Pfeifer: Wir feiern die Jogginghose, ganz klar! Es gibt in dem Stück eine Figur, die Jeans-Hydra, die für die Autoritätsfiguren steht, die über die Jogginghose urteilen. Dabei hat die Jeans praktisch dieselbe Entwicklung durchgemacht. Sie war eine Arbeiterhose, heute dagegen ist man mit Jeans überall lässig, aber gut angezogen.

Traummaschine Inc. plant weitere Stücke rund um Kleidung


Die Aufführung fand in einer Schule in Hamburg statt. Warum ausgerechnet dort, und ist es ein Stück nur für Kinder und Jugendliche?

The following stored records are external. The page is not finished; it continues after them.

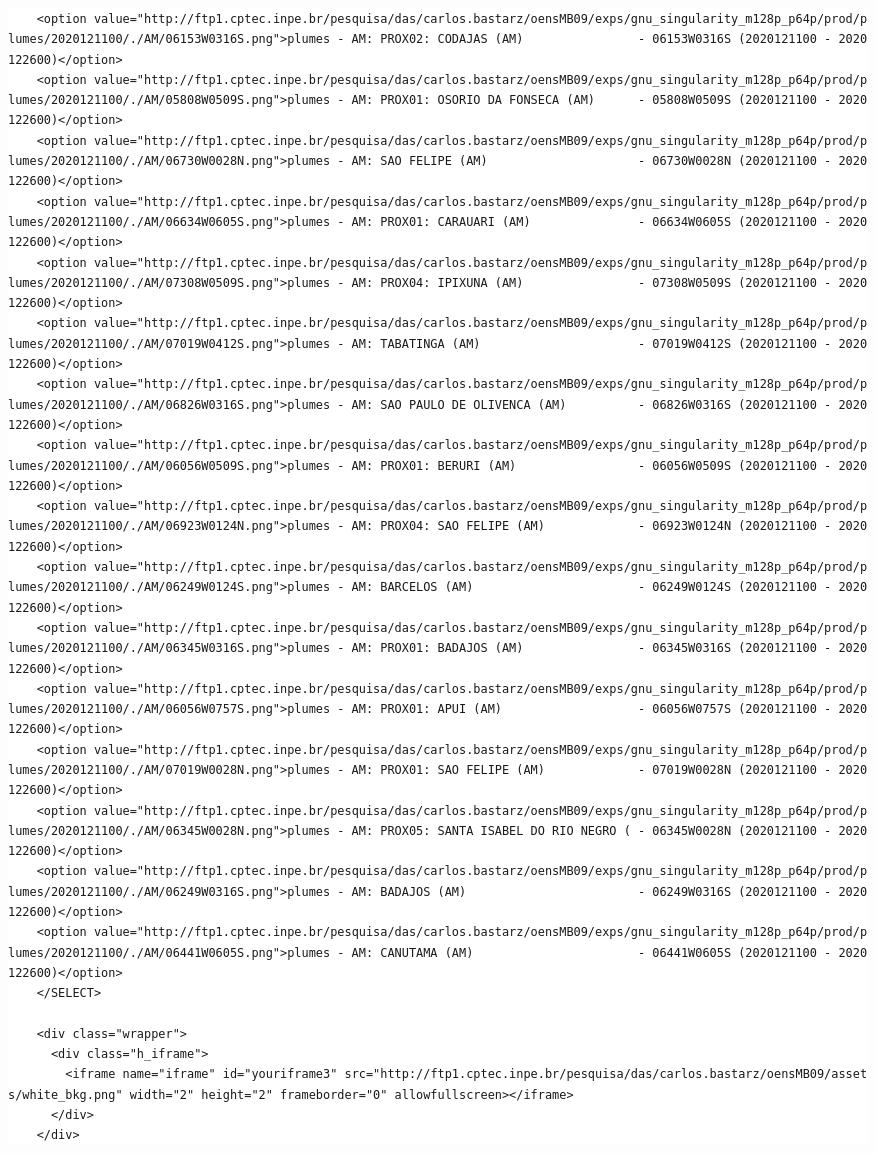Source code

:         <option value="http://ftp1.cptec.inpe.br/pesquisa/das/carlos.bastarz/oensMB09/exps/gnu_singularity_m128p_p64p/prod/plumes/2020121100/./AM/06153W0316S.png">plumes - AM: PROX02: CODAJAS (AM)                - 06153W0316S (2020121100 - 2020122600)</option>
        <option value="http://ftp1.cptec.inpe.br/pesquisa/das/carlos.bastarz/oensMB09/exps/gnu_singularity_m128p_p64p/prod/plumes/2020121100/./AM/05808W0509S.png">plumes - AM: PROX01: OSORIO DA FONSECA (AM)      - 05808W0509S (2020121100 - 2020122600)</option>
        <option value="http://ftp1.cptec.inpe.br/pesquisa/das/carlos.bastarz/oensMB09/exps/gnu_singularity_m128p_p64p/prod/plumes/2020121100/./AM/06730W0028N.png">plumes - AM: SAO FELIPE (AM)                     - 06730W0028N (2020121100 - 2020122600)</option>
        <option value="http://ftp1.cptec.inpe.br/pesquisa/das/carlos.bastarz/oensMB09/exps/gnu_singularity_m128p_p64p/prod/plumes/2020121100/./AM/06634W0605S.png">plumes - AM: PROX01: CARAUARI (AM)               - 06634W0605S (2020121100 - 2020122600)</option>
        <option value="http://ftp1.cptec.inpe.br/pesquisa/das/carlos.bastarz/oensMB09/exps/gnu_singularity_m128p_p64p/prod/plumes/2020121100/./AM/07308W0509S.png">plumes - AM: PROX04: IPIXUNA (AM)                - 07308W0509S (2020121100 - 2020122600)</option>
        <option value="http://ftp1.cptec.inpe.br/pesquisa/das/carlos.bastarz/oensMB09/exps/gnu_singularity_m128p_p64p/prod/plumes/2020121100/./AM/07019W0412S.png">plumes - AM: TABATINGA (AM)                      - 07019W0412S (2020121100 - 2020122600)</option>
        <option value="http://ftp1.cptec.inpe.br/pesquisa/das/carlos.bastarz/oensMB09/exps/gnu_singularity_m128p_p64p/prod/plumes/2020121100/./AM/06826W0316S.png">plumes - AM: SAO PAULO DE OLIVENCA (AM)          - 06826W0316S (2020121100 - 2020122600)</option>
        <option value="http://ftp1.cptec.inpe.br/pesquisa/das/carlos.bastarz/oensMB09/exps/gnu_singularity_m128p_p64p/prod/plumes/2020121100/./AM/06056W0509S.png">plumes - AM: PROX01: BERURI (AM)                 - 06056W0509S (2020121100 - 2020122600)</option>
        <option value="http://ftp1.cptec.inpe.br/pesquisa/das/carlos.bastarz/oensMB09/exps/gnu_singularity_m128p_p64p/prod/plumes/2020121100/./AM/06923W0124N.png">plumes - AM: PROX04: SAO FELIPE (AM)             - 06923W0124N (2020121100 - 2020122600)</option>
        <option value="http://ftp1.cptec.inpe.br/pesquisa/das/carlos.bastarz/oensMB09/exps/gnu_singularity_m128p_p64p/prod/plumes/2020121100/./AM/06249W0124S.png">plumes - AM: BARCELOS (AM)                       - 06249W0124S (2020121100 - 2020122600)</option>
        <option value="http://ftp1.cptec.inpe.br/pesquisa/das/carlos.bastarz/oensMB09/exps/gnu_singularity_m128p_p64p/prod/plumes/2020121100/./AM/06345W0316S.png">plumes - AM: PROX01: BADAJOS (AM)                - 06345W0316S (2020121100 - 2020122600)</option>
        <option value="http://ftp1.cptec.inpe.br/pesquisa/das/carlos.bastarz/oensMB09/exps/gnu_singularity_m128p_p64p/prod/plumes/2020121100/./AM/06056W0757S.png">plumes - AM: PROX01: APUI (AM)                   - 06056W0757S (2020121100 - 2020122600)</option>
        <option value="http://ftp1.cptec.inpe.br/pesquisa/das/carlos.bastarz/oensMB09/exps/gnu_singularity_m128p_p64p/prod/plumes/2020121100/./AM/07019W0028N.png">plumes - AM: PROX01: SAO FELIPE (AM)             - 07019W0028N (2020121100 - 2020122600)</option>
        <option value="http://ftp1.cptec.inpe.br/pesquisa/das/carlos.bastarz/oensMB09/exps/gnu_singularity_m128p_p64p/prod/plumes/2020121100/./AM/06345W0028N.png">plumes - AM: PROX05: SANTA ISABEL DO RIO NEGRO ( - 06345W0028N (2020121100 - 2020122600)</option>
        <option value="http://ftp1.cptec.inpe.br/pesquisa/das/carlos.bastarz/oensMB09/exps/gnu_singularity_m128p_p64p/prod/plumes/2020121100/./AM/06249W0316S.png">plumes - AM: BADAJOS (AM)                        - 06249W0316S (2020121100 - 2020122600)</option>
        <option value="http://ftp1.cptec.inpe.br/pesquisa/das/carlos.bastarz/oensMB09/exps/gnu_singularity_m128p_p64p/prod/plumes/2020121100/./AM/06441W0605S.png">plumes - AM: CANUTAMA (AM)                       - 06441W0605S (2020121100 - 2020122600)</option>
        </SELECT>
        
        <div class="wrapper">
          <div class="h_iframe">
            <iframe name="iframe" id="youriframe3" src="http://ftp1.cptec.inpe.br/pesquisa/das/carlos.bastarz/oensMB09/assets/white_bkg.png" width="2" height="2" frameborder="0" allowfullscreen></iframe>
          </div>
        </div>
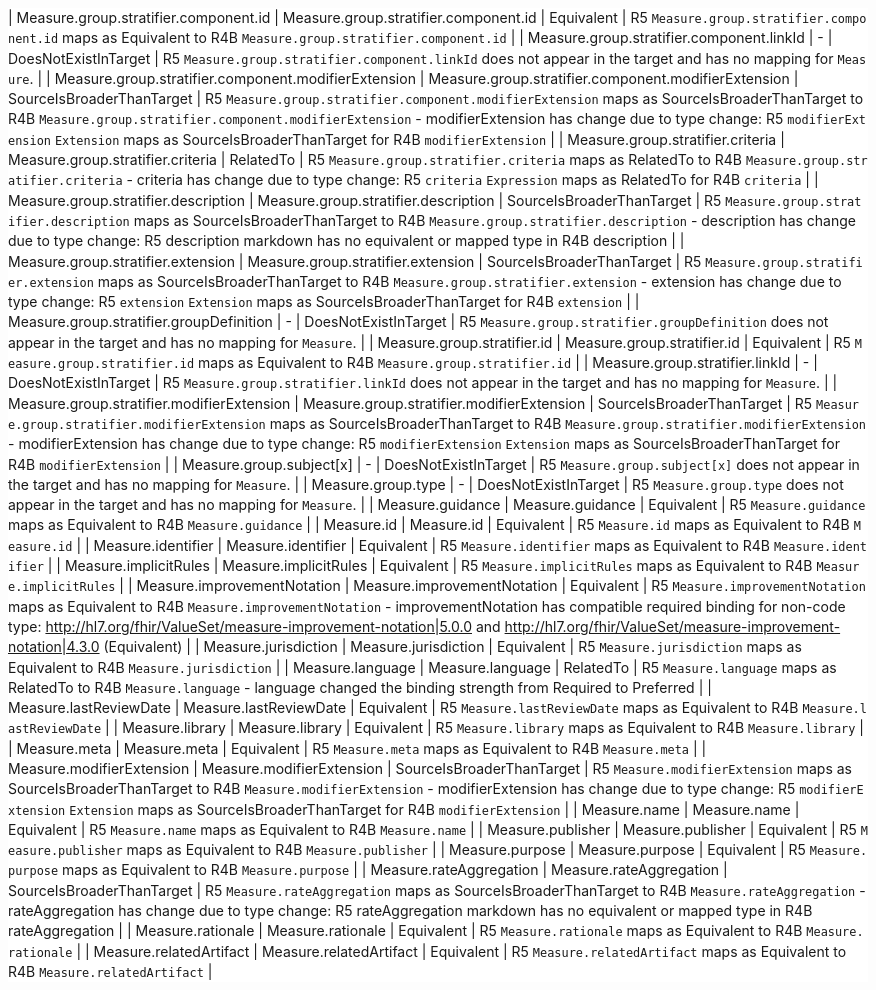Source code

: | Measure.group.stratifier.component.id | Measure.group.stratifier.component.id | Equivalent | R5 `Measure.group.stratifier.component.id` maps as Equivalent to R4B `Measure.group.stratifier.component.id` |
| Measure.group.stratifier.component.linkId | - | DoesNotExistInTarget | R5 `Measure.group.stratifier.component.linkId` does not appear in the target and has no mapping for `Measure`. |
| Measure.group.stratifier.component.modifierExtension | Measure.group.stratifier.component.modifierExtension | SourceIsBroaderThanTarget | R5 `Measure.group.stratifier.component.modifierExtension` maps as SourceIsBroaderThanTarget to R4B `Measure.group.stratifier.component.modifierExtension` - modifierExtension has change due to type change: R5 `modifierExtension` `Extension` maps as SourceIsBroaderThanTarget for R4B `modifierExtension` |
| Measure.group.stratifier.criteria | Measure.group.stratifier.criteria | RelatedTo | R5 `Measure.group.stratifier.criteria` maps as RelatedTo to R4B `Measure.group.stratifier.criteria` - criteria has change due to type change: R5 `criteria` `Expression` maps as RelatedTo for R4B `criteria` |
| Measure.group.stratifier.description | Measure.group.stratifier.description | SourceIsBroaderThanTarget | R5 `Measure.group.stratifier.description` maps as SourceIsBroaderThanTarget to R4B `Measure.group.stratifier.description` - description has change due to type change: R5 description markdown has no equivalent or mapped type in R4B description |
| Measure.group.stratifier.extension | Measure.group.stratifier.extension | SourceIsBroaderThanTarget | R5 `Measure.group.stratifier.extension` maps as SourceIsBroaderThanTarget to R4B `Measure.group.stratifier.extension` - extension has change due to type change: R5 `extension` `Extension` maps as SourceIsBroaderThanTarget for R4B `extension` |
| Measure.group.stratifier.groupDefinition | - | DoesNotExistInTarget | R5 `Measure.group.stratifier.groupDefinition` does not appear in the target and has no mapping for `Measure`. |
| Measure.group.stratifier.id | Measure.group.stratifier.id | Equivalent | R5 `Measure.group.stratifier.id` maps as Equivalent to R4B `Measure.group.stratifier.id` |
| Measure.group.stratifier.linkId | - | DoesNotExistInTarget | R5 `Measure.group.stratifier.linkId` does not appear in the target and has no mapping for `Measure`. |
| Measure.group.stratifier.modifierExtension | Measure.group.stratifier.modifierExtension | SourceIsBroaderThanTarget | R5 `Measure.group.stratifier.modifierExtension` maps as SourceIsBroaderThanTarget to R4B `Measure.group.stratifier.modifierExtension` - modifierExtension has change due to type change: R5 `modifierExtension` `Extension` maps as SourceIsBroaderThanTarget for R4B `modifierExtension` |
| Measure.group.subject[x] | - | DoesNotExistInTarget | R5 `Measure.group.subject[x]` does not appear in the target and has no mapping for `Measure`. |
| Measure.group.type | - | DoesNotExistInTarget | R5 `Measure.group.type` does not appear in the target and has no mapping for `Measure`. |
| Measure.guidance | Measure.guidance | Equivalent | R5 `Measure.guidance` maps as Equivalent to R4B `Measure.guidance` |
| Measure.id | Measure.id | Equivalent | R5 `Measure.id` maps as Equivalent to R4B `Measure.id` |
| Measure.identifier | Measure.identifier | Equivalent | R5 `Measure.identifier` maps as Equivalent to R4B `Measure.identifier` |
| Measure.implicitRules | Measure.implicitRules | Equivalent | R5 `Measure.implicitRules` maps as Equivalent to R4B `Measure.implicitRules` |
| Measure.improvementNotation | Measure.improvementNotation | Equivalent | R5 `Measure.improvementNotation` maps as Equivalent to R4B `Measure.improvementNotation` - improvementNotation has compatible required binding for non-code type: http://hl7.org/fhir/ValueSet/measure-improvement-notation|5.0.0 and http://hl7.org/fhir/ValueSet/measure-improvement-notation|4.3.0 (Equivalent) |
| Measure.jurisdiction | Measure.jurisdiction | Equivalent | R5 `Measure.jurisdiction` maps as Equivalent to R4B `Measure.jurisdiction` |
| Measure.language | Measure.language | RelatedTo | R5 `Measure.language` maps as RelatedTo to R4B `Measure.language` - language changed the binding strength from Required to Preferred |
| Measure.lastReviewDate | Measure.lastReviewDate | Equivalent | R5 `Measure.lastReviewDate` maps as Equivalent to R4B `Measure.lastReviewDate` |
| Measure.library | Measure.library | Equivalent | R5 `Measure.library` maps as Equivalent to R4B `Measure.library` |
| Measure.meta | Measure.meta | Equivalent | R5 `Measure.meta` maps as Equivalent to R4B `Measure.meta` |
| Measure.modifierExtension | Measure.modifierExtension | SourceIsBroaderThanTarget | R5 `Measure.modifierExtension` maps as SourceIsBroaderThanTarget to R4B `Measure.modifierExtension` - modifierExtension has change due to type change: R5 `modifierExtension` `Extension` maps as SourceIsBroaderThanTarget for R4B `modifierExtension` |
| Measure.name | Measure.name | Equivalent | R5 `Measure.name` maps as Equivalent to R4B `Measure.name` |
| Measure.publisher | Measure.publisher | Equivalent | R5 `Measure.publisher` maps as Equivalent to R4B `Measure.publisher` |
| Measure.purpose | Measure.purpose | Equivalent | R5 `Measure.purpose` maps as Equivalent to R4B `Measure.purpose` |
| Measure.rateAggregation | Measure.rateAggregation | SourceIsBroaderThanTarget | R5 `Measure.rateAggregation` maps as SourceIsBroaderThanTarget to R4B `Measure.rateAggregation` - rateAggregation has change due to type change: R5 rateAggregation markdown has no equivalent or mapped type in R4B rateAggregation |
| Measure.rationale | Measure.rationale | Equivalent | R5 `Measure.rationale` maps as Equivalent to R4B `Measure.rationale` |
| Measure.relatedArtifact | Measure.relatedArtifact | Equivalent | R5 `Measure.relatedArtifact` maps as Equivalent to R4B `Measure.relatedArtifact` |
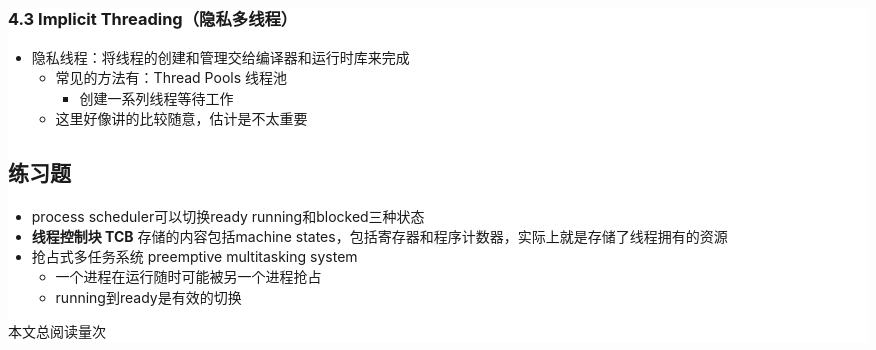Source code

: 

### 4.3 Implicit Threading（隐私多线程）

- 隐私线程：将线程的创建和管理交给编译器和运行时库来完成
  - 常见的方法有：Thread Pools 线程池
    - 创建一系列线程等待工作
  - 这里好像讲的比较随意，估计是不太重要



## 练习题

- process scheduler可以切换ready running和blocked三种状态
- **线程控制块 TCB** 存储的内容包括machine states，包括寄存器和程序计数器，实际上就是存储了线程拥有的资源
- 抢占式多任务系统 preemptive multitasking system
  - 一个进程在运行随时可能被另一个进程抢占
  - running到ready是有效的切换


<span id="busuanzi_container_page_pv">本文总阅读量<span id="busuanzi_value_page_pv"></span>次</span>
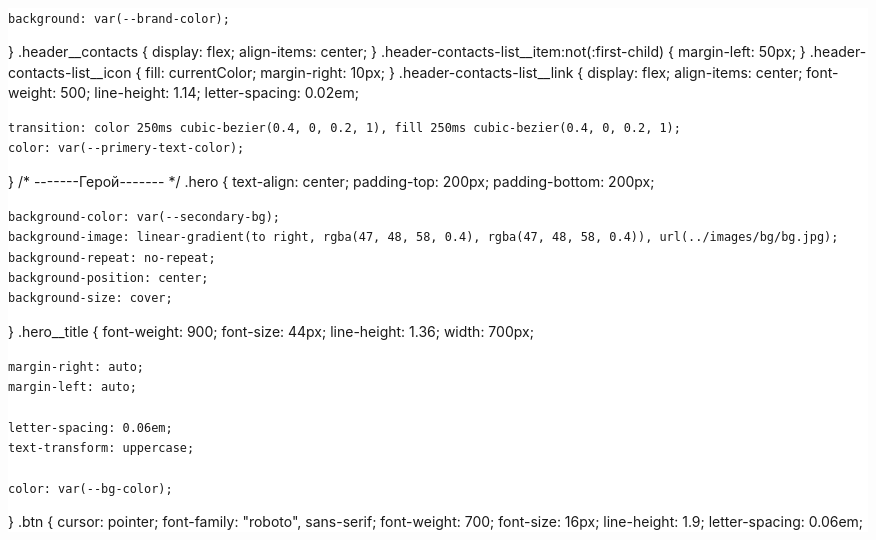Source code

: 	background: var(--brand-color);
}
.header__contacts {
	display: flex;
	align-items: center;
}
.header-contacts-list__item:not(:first-child) {
	margin-left: 50px;
}
.header-contacts-list__icon {
	fill: currentColor;
	margin-right: 10px;
}
.header-contacts-list__link {
	display: flex;
	align-items: center;
	font-weight: 500;
	line-height: 1.14;
	letter-spacing: 0.02em;

	transition: color 250ms cubic-bezier(0.4, 0, 0.2, 1), fill 250ms cubic-bezier(0.4, 0, 0.2, 1);
	color: var(--primery-text-color);
}
/* -------Герой------- */
.hero {
	text-align: center;
	padding-top: 200px;
	padding-bottom: 200px;

	background-color: var(--secondary-bg);
	background-image: linear-gradient(to right, rgba(47, 48, 58, 0.4), rgba(47, 48, 58, 0.4)), url(../images/bg/bg.jpg);
	background-repeat: no-repeat;
	background-position: center;
	background-size: cover;
}
.hero__title {
	font-weight: 900;
	font-size: 44px;
	line-height: 1.36;
	width: 700px;

	margin-right: auto;
	margin-left: auto;

	letter-spacing: 0.06em;
	text-transform: uppercase;

	color: var(--bg-color);
}
.btn {
	cursor: pointer;
	font-family: "roboto", sans-serif;
	font-weight: 700;
	font-size: 16px;
	line-height: 1.9;
	letter-spacing: 0.06em;
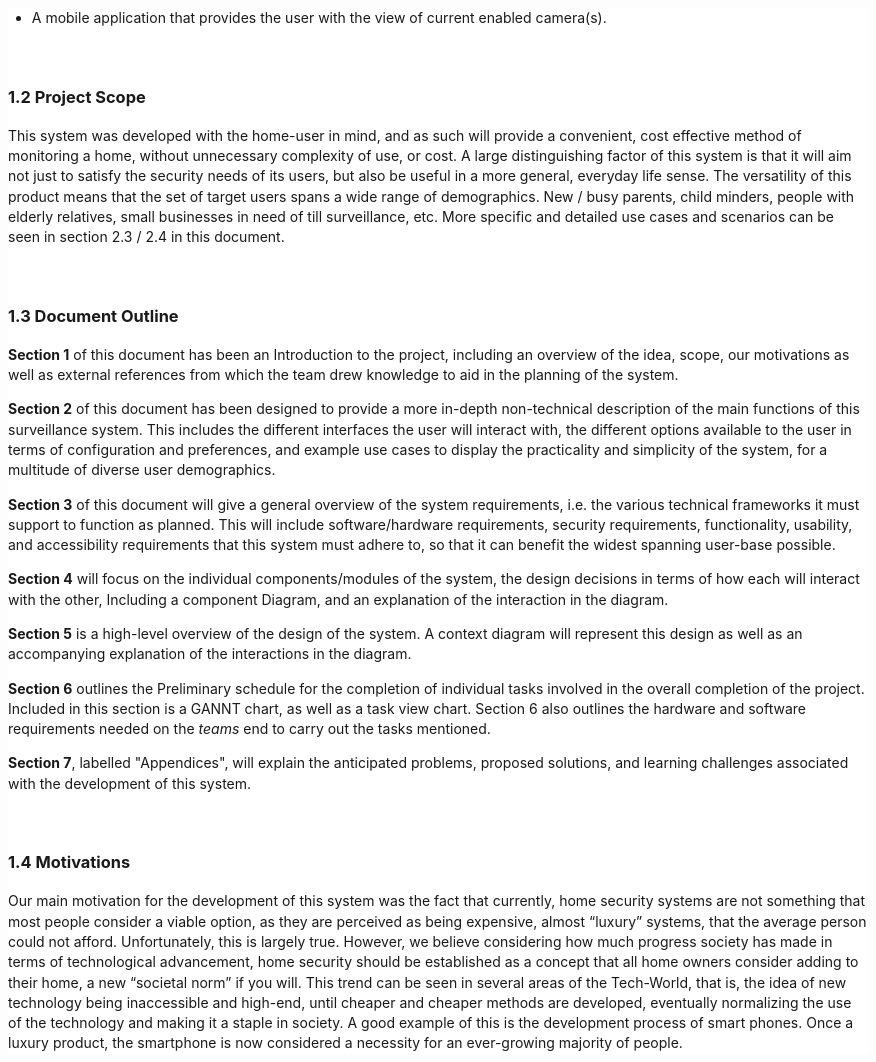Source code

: -	A mobile application that provides the user with the view of current enabled camera(s). 

&nbsp;

### 1.2 Project Scope 

This system was developed with the home-user in mind, and as such will provide a convenient, cost effective method of monitoring a home, without unnecessary complexity of use, or cost. A large distinguishing factor of this system is that it will aim not just to satisfy the security needs of its users, but also be useful in a more general, everyday life sense. The versatility of this product means that the set of target users spans a wide range of demographics. New / busy parents, child minders, people with elderly relatives, small businesses in need of till surveillance, etc. More specific and detailed use cases and scenarios can be seen in section 2.3 / 2.4 in this document. 

&nbsp;

### 1.3 Document Outline

**Section 1** of this document has been an Introduction to the project, including an overview of the idea, scope, our motivations as well as external references from which the team drew knowledge to aid in the planning of the system.

**Section 2** of this document has been designed to provide a more in-depth non-technical description of the main functions of this surveillance system. This includes the different interfaces the user will interact with, the different options available to the user in terms of configuration and preferences, and example use cases to display the practicality and simplicity of the system, for a multitude of diverse user demographics.

**Section 3** of this document will give a general overview of the system requirements, i.e. the various technical frameworks it must support to function as planned. This will include software/hardware requirements, security requirements, functionality, usability, and accessibility requirements that this system must adhere to, so that it can benefit the widest spanning user-base possible. 

**Section 4** will focus on the individual components/modules of the system, the design decisions in terms of how each will interact with the other, Including a component Diagram, and an explanation of the interaction in the diagram.

**Section 5** is a high-level overview of the design of the system. A context diagram will represent this design as well as an accompanying explanation of the interactions in the diagram.

**Section 6** outlines the Preliminary schedule for the completion of individual tasks involved in the overall completion of the project. Included in this section is a GANNT chart, as well as a task view chart. Section 6 also outlines the hardware and software requirements needed on the *teams* end to carry out the tasks mentioned.

**Section 7**, labelled "Appendices", will explain the anticipated problems, proposed solutions, and learning challenges associated with the development of this system. 

&nbsp;

### 1.4 Motivations

Our main motivation for the development of this system was the fact that currently, home security systems are not something that most people consider a viable option, as they are perceived as being expensive, almost “luxury” systems, that the average person could not afford. Unfortunately, this is largely true. However, we believe considering how much progress society has made in terms of technological advancement, home security should be established as a concept that all home owners consider adding to their home, a new “societal norm” if you will. This trend can be seen in several areas of the Tech-World, that is, the idea of new technology being inaccessible and high-end, until cheaper and cheaper methods are developed, eventually normalizing the use of the technology and making it a staple in society. A good example of this is the development process of smart phones. Once a luxury product, the smartphone is now considered a necessity for an ever-growing majority of people.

Pfeifer: Es ist für Jugendliche ausgelegt, aber wir machen grundsätzlich Stücke, die für alle funktionieren. Jugendliche mit Theater zu erreichen, ist nicht leicht, vor allem, wenn man selbst schon älter ist. Der Cringe-Faktor darf nicht zu hoch sein. Deshalb haben wir mit den Jugendlichen gearbeitet, weil wir es komisch fänden, wenn die nicht dabei wären. Die Stadtteilschule Horn war als Aufführungsort ganz toll, das Team ist sehr engagiert ist und uns ganz reizend aufgenommen.


Wieso wurde das Stück ausgerechnet in München und in Hamburg aufgeführt?


Pfeifer: Das Stück entstand als Produktion der Kindertheatergruppe Traummaschine Inc. Wir sind ein Kollektiv aus vier Künstler:innen, zwei aus München, zwei aus dem Norden, also aus Dithmarschen. Wir haben das Stück gemeinsam mit dem Autoren Jan Geiger selbst entwickelt. Es ist sozusagen unser Markenzeichen, dass wir ohne Textvorlage arbeiten, weil wir das sehr gern machen.


Das ist aber auch eine aufwändig. Bekommt ihr Fördermittel?


Pfeifer: Ja, wir werden sogar von mehreren Stellen gefördert, von der Stadt Hamburg, die uns Mittel für die Konzeptentwicklung gibt, und dazu noch eine Förderung aus dem Fonds darstellender Künste. Daher können wir alle Stück in Hamburg und München zeigen, was uns sehr freut. In den nächsten Jahren sollen weitere Stücke zum Thema „was anziehen“ folgen.